Work to be completed
Report every line below that holds the word "Market".

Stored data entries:

BEGIN

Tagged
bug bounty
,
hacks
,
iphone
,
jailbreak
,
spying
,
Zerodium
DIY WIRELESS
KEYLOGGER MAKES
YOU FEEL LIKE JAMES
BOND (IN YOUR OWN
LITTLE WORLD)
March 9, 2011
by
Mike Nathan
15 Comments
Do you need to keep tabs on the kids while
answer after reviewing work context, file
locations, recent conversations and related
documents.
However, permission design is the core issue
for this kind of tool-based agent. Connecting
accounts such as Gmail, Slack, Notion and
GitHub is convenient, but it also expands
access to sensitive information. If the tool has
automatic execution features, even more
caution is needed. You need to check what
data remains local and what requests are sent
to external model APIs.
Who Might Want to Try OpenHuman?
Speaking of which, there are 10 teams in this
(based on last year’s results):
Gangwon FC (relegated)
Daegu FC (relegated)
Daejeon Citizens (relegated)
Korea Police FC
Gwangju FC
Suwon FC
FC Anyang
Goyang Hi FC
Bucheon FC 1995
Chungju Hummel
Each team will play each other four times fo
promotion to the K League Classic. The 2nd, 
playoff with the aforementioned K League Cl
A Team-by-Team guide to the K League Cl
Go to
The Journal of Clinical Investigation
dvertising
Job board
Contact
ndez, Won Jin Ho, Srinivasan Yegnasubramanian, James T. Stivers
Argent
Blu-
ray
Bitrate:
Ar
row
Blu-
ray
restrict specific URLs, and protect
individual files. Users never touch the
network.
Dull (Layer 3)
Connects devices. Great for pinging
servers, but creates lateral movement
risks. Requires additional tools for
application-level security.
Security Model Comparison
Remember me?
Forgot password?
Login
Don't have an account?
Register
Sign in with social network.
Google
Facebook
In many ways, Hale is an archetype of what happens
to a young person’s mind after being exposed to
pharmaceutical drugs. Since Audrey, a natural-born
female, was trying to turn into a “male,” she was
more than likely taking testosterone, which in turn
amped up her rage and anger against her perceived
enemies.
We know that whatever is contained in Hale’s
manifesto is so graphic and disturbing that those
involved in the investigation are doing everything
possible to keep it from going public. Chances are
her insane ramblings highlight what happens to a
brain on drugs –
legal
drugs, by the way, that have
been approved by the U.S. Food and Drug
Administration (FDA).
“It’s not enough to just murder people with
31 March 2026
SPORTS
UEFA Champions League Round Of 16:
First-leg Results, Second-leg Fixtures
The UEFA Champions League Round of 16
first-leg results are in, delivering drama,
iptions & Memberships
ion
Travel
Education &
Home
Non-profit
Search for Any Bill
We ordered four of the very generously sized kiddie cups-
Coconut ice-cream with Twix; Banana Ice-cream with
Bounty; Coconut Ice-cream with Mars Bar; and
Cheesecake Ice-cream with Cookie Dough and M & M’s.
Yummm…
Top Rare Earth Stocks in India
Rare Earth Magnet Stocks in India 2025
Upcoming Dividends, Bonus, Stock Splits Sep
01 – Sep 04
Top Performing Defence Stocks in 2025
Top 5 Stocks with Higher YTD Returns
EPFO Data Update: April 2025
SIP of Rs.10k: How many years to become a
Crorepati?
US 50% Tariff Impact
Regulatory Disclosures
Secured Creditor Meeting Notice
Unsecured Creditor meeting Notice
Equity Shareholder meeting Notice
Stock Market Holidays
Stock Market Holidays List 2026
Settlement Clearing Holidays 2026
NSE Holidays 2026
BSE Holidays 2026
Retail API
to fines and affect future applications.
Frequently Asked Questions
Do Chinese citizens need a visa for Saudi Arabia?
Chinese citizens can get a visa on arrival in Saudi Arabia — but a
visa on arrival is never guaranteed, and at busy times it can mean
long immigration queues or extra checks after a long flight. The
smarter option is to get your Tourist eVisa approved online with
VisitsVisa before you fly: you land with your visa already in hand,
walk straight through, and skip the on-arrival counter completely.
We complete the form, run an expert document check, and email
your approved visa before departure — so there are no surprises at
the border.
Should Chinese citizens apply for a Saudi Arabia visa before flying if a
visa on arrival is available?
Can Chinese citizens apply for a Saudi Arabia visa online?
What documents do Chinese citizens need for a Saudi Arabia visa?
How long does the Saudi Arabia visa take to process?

END

Output for this task
Stock Market Holidays
Stock Market Holidays List 2026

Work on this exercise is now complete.